Task statement: Scan the records below for the line with "right elbow: (196, 806)" and the line with "left front paw: (472, 986)". Repeat those two lines and every line between them exactly, and nothing else.

* * * * * * * * *

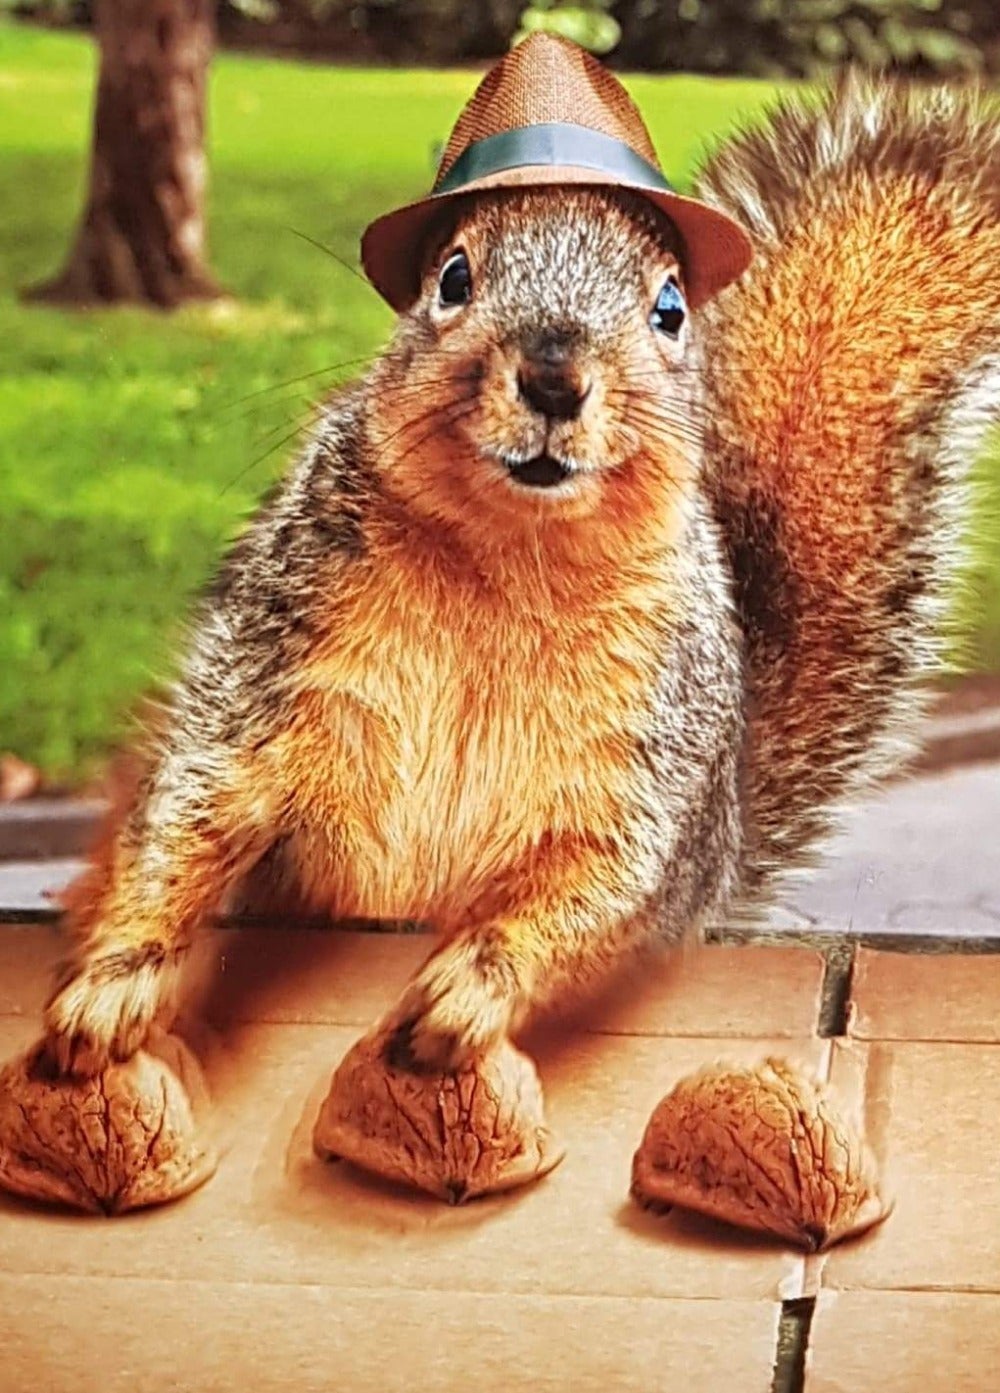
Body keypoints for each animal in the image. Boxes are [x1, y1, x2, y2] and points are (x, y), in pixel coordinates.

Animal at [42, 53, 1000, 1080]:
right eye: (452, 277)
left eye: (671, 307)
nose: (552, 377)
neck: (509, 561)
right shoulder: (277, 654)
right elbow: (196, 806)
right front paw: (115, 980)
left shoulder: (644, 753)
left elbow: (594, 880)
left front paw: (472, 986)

* * * * * * * * *

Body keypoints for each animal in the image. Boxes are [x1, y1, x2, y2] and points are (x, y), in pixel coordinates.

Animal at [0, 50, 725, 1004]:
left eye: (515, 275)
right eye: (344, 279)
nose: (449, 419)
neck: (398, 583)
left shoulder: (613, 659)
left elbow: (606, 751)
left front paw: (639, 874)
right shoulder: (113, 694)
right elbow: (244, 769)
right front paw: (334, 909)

* * * * * * * * *

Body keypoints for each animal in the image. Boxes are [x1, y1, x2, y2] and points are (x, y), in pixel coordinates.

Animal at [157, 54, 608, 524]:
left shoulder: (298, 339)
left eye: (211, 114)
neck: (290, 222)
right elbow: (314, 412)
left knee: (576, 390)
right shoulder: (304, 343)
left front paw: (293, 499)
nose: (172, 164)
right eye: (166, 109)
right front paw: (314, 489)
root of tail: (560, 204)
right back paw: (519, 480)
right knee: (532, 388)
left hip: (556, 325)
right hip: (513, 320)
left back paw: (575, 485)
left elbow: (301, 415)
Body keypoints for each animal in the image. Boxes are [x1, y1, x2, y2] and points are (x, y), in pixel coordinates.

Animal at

* * * * * * * * *

Solution for this problem:
right elbow: (196, 806)
right front paw: (115, 980)
left shoulder: (644, 753)
left elbow: (594, 880)
left front paw: (472, 986)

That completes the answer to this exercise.